Agwu completed a master's degree in mathematics at the University of Connecticut in 1989. She moved to the Syracuse University, where she completed her Ph.D. in mathematics education in 1995. Her dissertation, Using a Computer Laboratory Setting to Teach College Calculus, was supervised by Howard Cornelius Johnson. At Syracuse, her course of studies also included gender studies and multicultural education, and she was president of the African Students Union and of the Association of International Students.

==Career and contributions==
Agwu was appointed Coordinator of the Teaching and Learning Center at the Borough of Manhattan Community College.

Agwu's research specialties include the development of culturally-sensitive STEM curricula, the study of the history of mathematics, and detailing the lives of mathematicians of African descent. She has published biographies on J. Ernest Wilkins, Jr and David Harold Blackwell.

In 2009, Agwu served a term as New York City branch president of the American Association of University Women, with an agenda of encouraging girls and women in STEM fields and of improving health in minority communities. In 2014 she returned to Nigeria on a visit sponsored by a Carnegie Africa Diaspora Fellowship.

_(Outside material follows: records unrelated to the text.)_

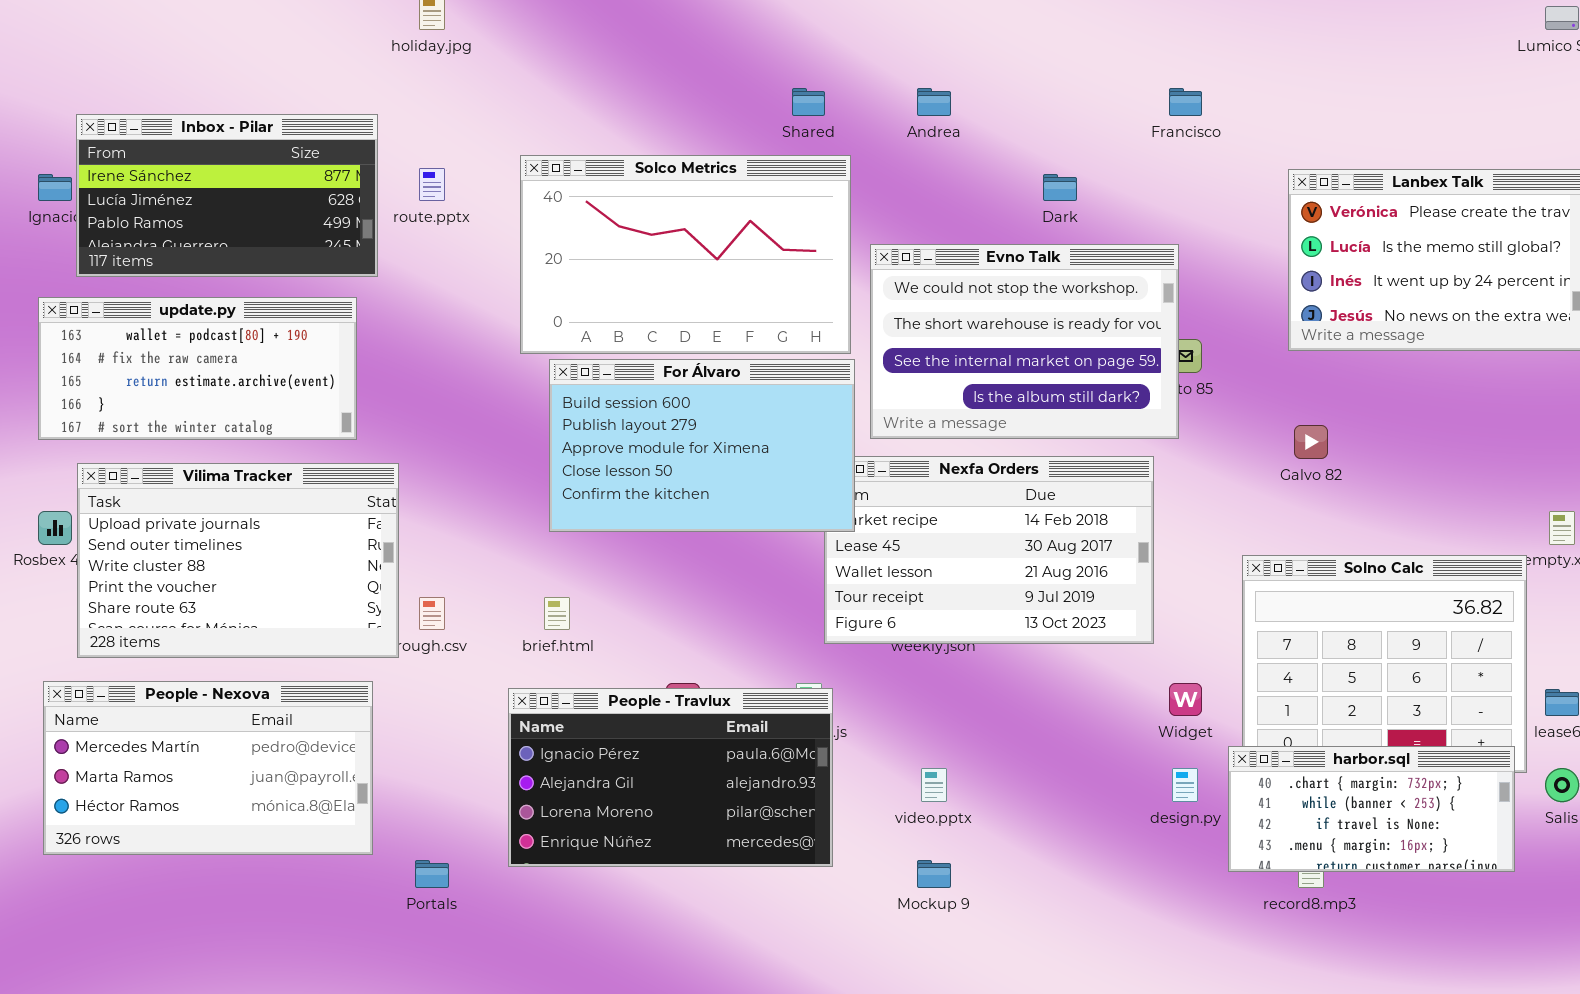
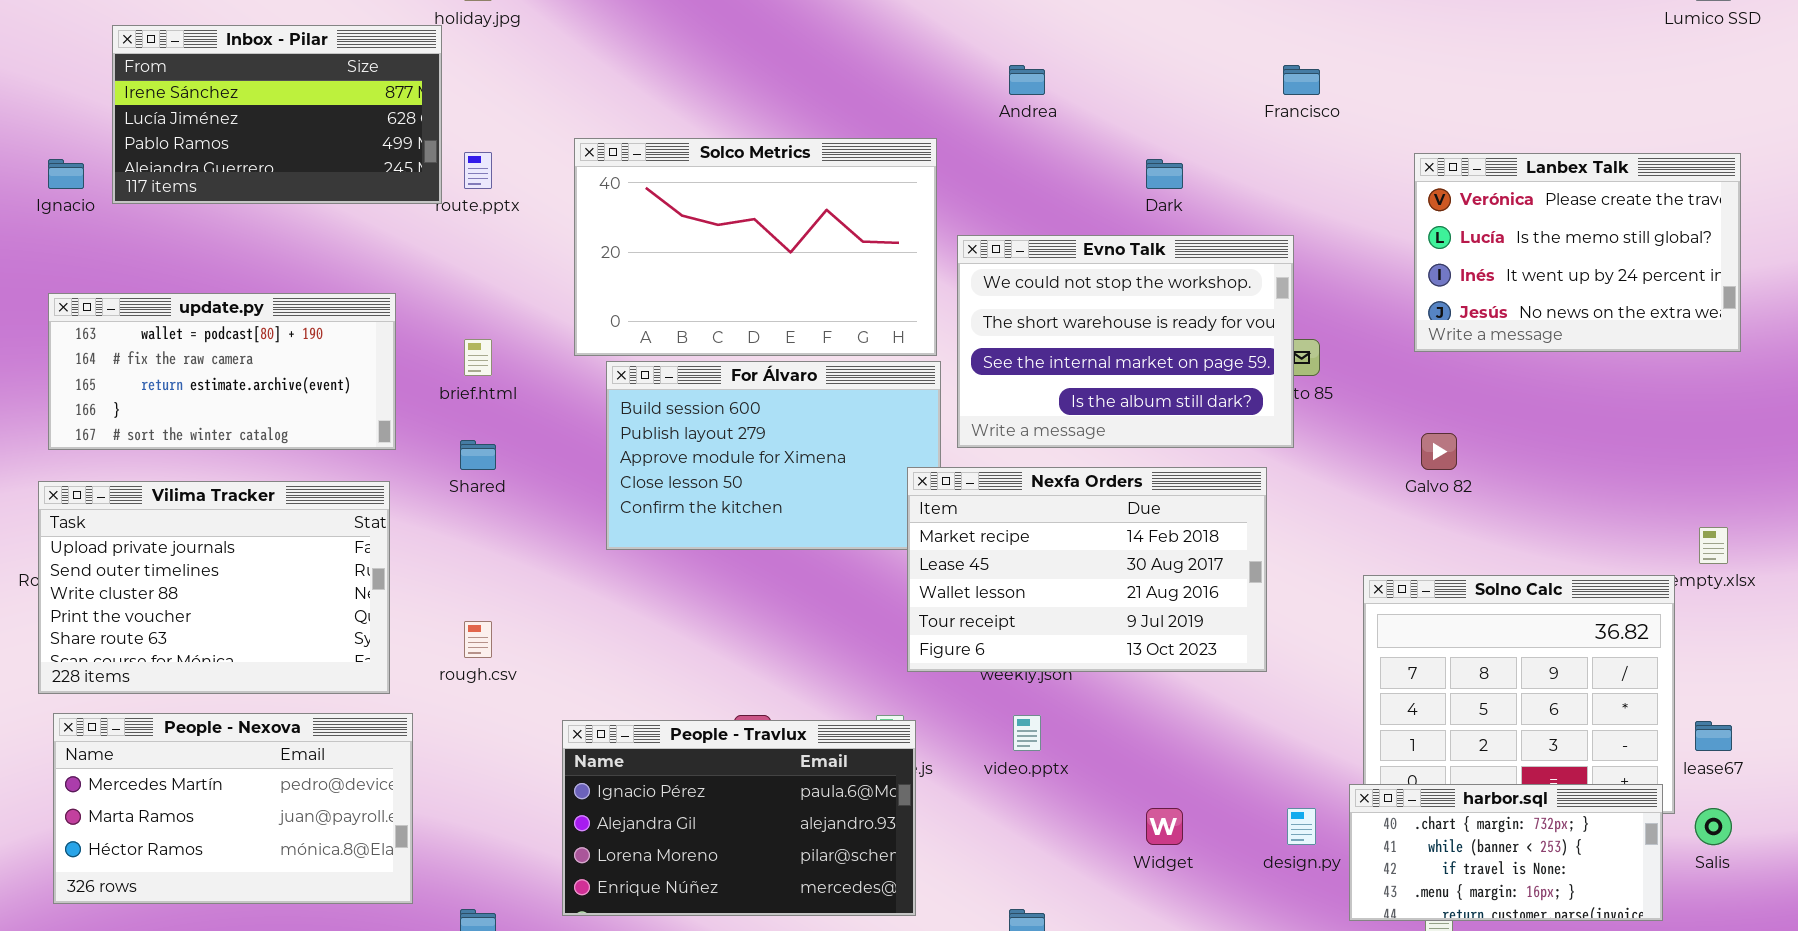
Shared: [792,88,825,116] -> [460,440,496,470], moved
Inbox - Pilar: [76,114,378,277] -> [112,25,442,204], moved
Nexfa Orders: [824,456,1154,644] -> [907,467,1267,672], raised
Vilima Tracker: [77,463,399,658] -> [38,481,390,694], moved
brief.html: [544,597,570,630] -> [464,339,492,376], moved
Widget: [1169,683,1202,716] -> [1146,808,1183,845], moved
video.pptx: [921,768,947,802] -> [1013,715,1041,751], moved

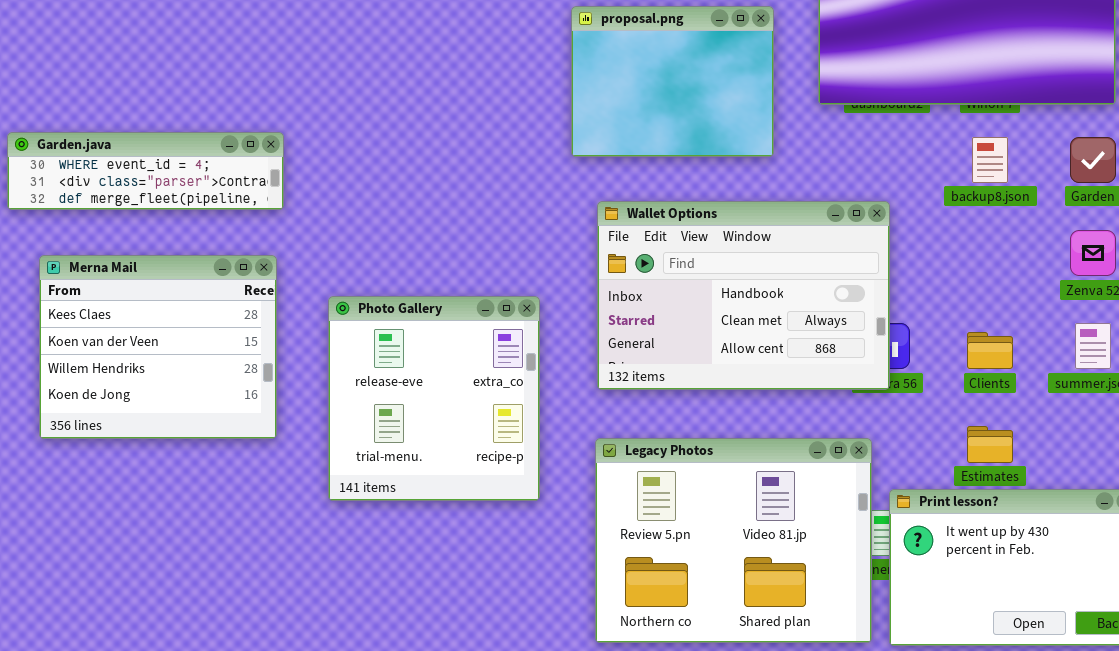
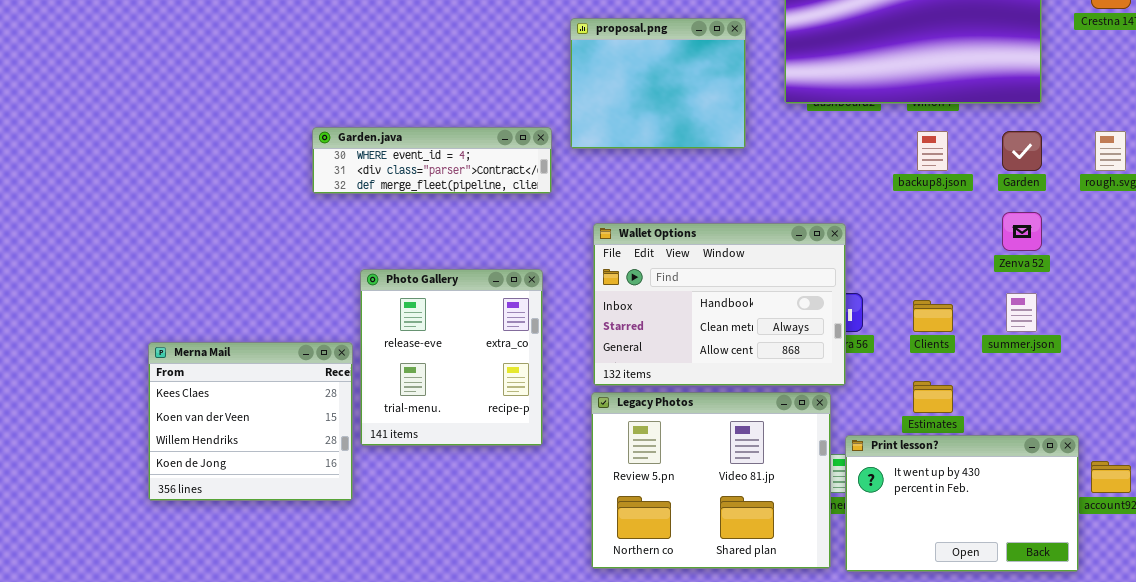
Garden.java: [7,132,284,210] -> [312,127,552,194], moved
Wallet Options: [597,201,890,390] -> [593,223,846,386], moved
Merna Mail: [39,255,277,439] -> [148,342,353,501], moved

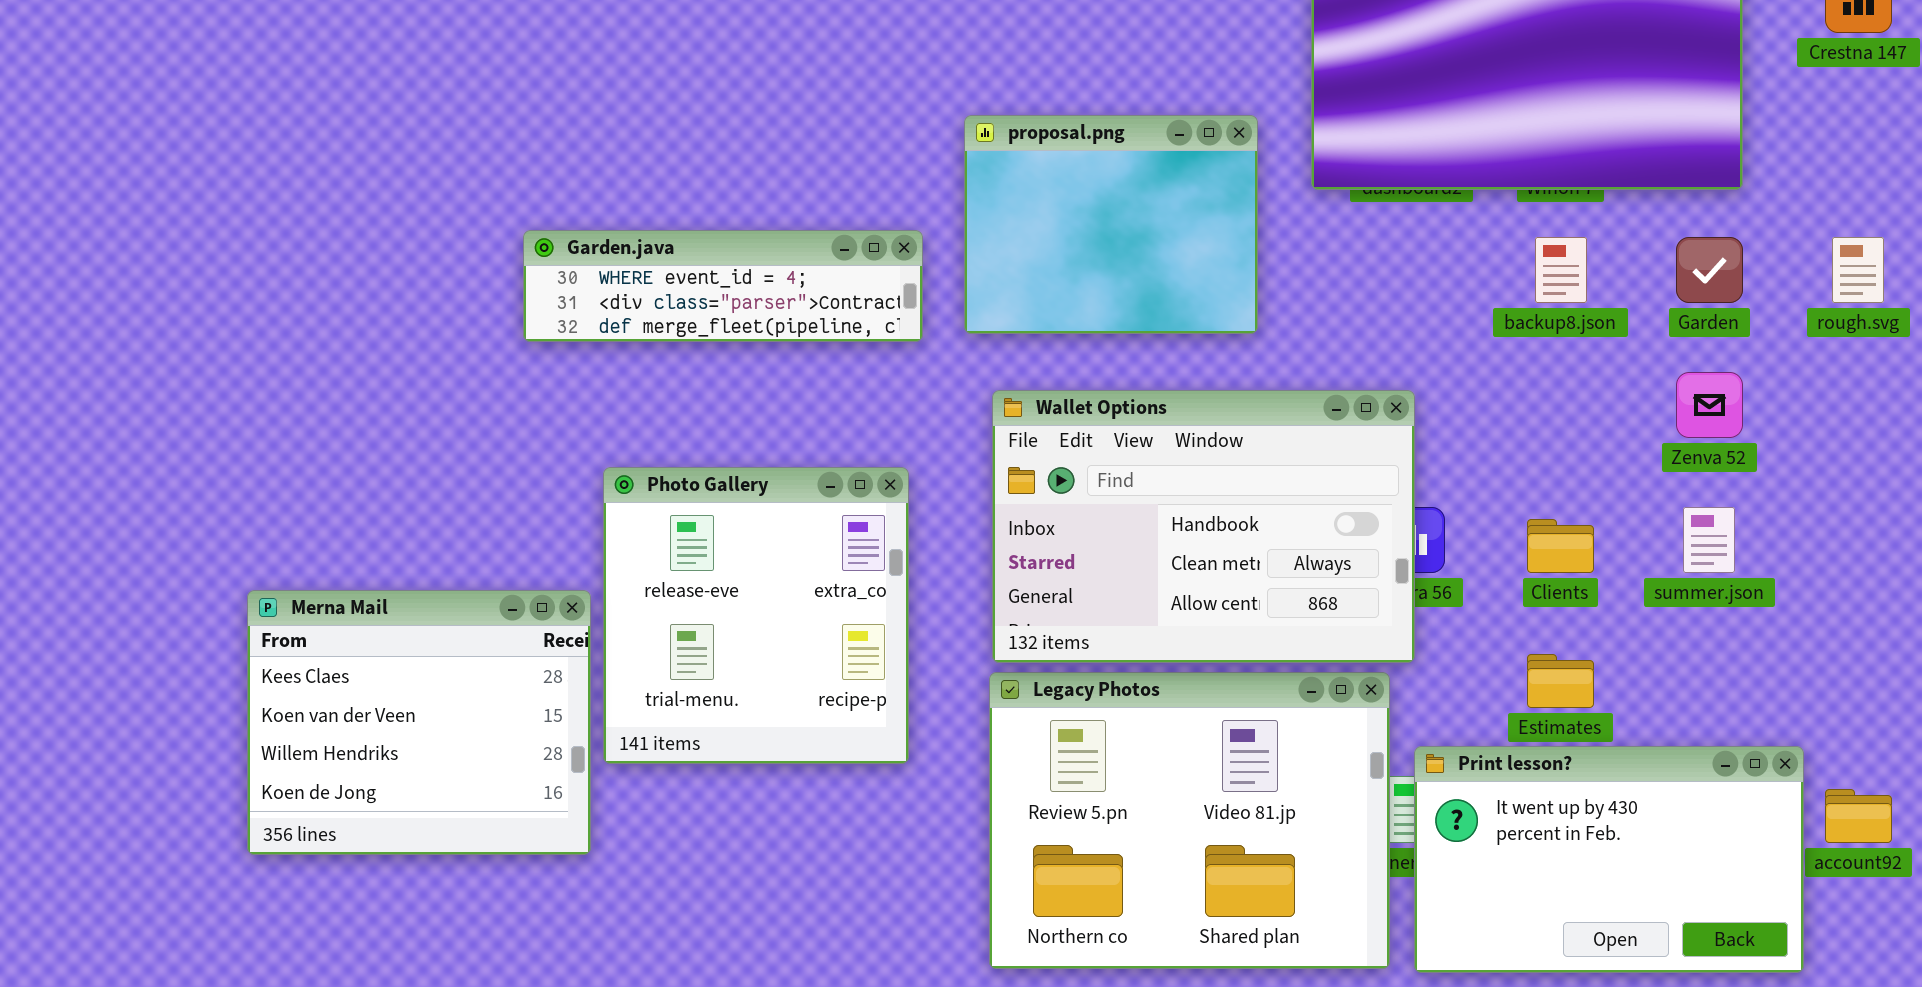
proposal.png: [570,18,746,149] -> [964,115,1258,334], moved

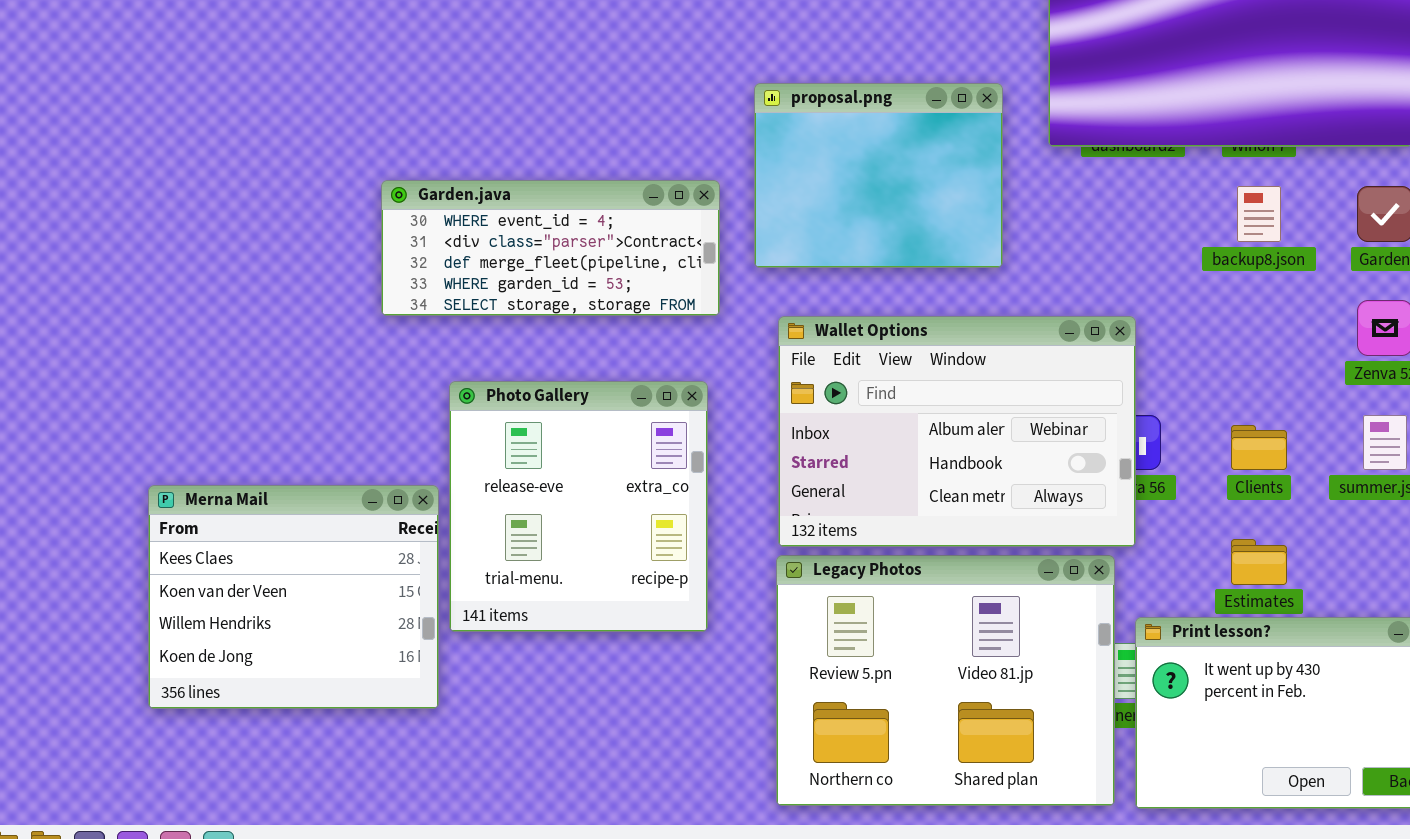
Garden.java: [523,230,923,342] -> [381,180,720,316], resized
Wallet Options: [992,390,1415,663] -> [778,316,1136,547], scrolled up 1 row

Agwu's interest in ethnomathematics stemmed from her development of a discrete mathematics course that would cover the college's requirement that students take a writing-intensive course. Her work in this area includes using storytelling to allow mathematics students to relate better to the material, and examining the mathematical structure of Ndebele dolls, African textiles, and the game of Mancala.

==Personal life==
Agwu is affiliated with the Glorious Miracle Embassy International children's ministry. She has written and co-authored some books with fellow reverends about her faith, like God's Own: The Genesis of Mathematical Story-Telling and Woman Thou Art Loosened: Escaping the Limitations of Femininity. Agwu married Nicholas C B Ogbonna and had a son Ngozichukwuka Jacob A D Agwu born on 9 October 1998 who is hearing and speech impaired. Nicholas Ogbonna had worked as a Red Cross volunteer for Biafra supervised by Agwu's mother. Sadly Agwu had to spend time away from her husband and he suffered from diabetes which was treated with insulin. He died from complications arising from diabetes.

==Philanthropy==
Agwu is one of the founders of a non-government, non-profit organization called Chi Stem Toys Inc. It helps youth, women, and disabled people develop business and STEM skills by creating dolls connected to their cultural heritage with recycled materials. It was inspired by her research in Ethnomathematics.

== Recognition ==
Agwu is included in a deck of playing cards featuring notable women mathematicians published by the Association of Women in Mathematics.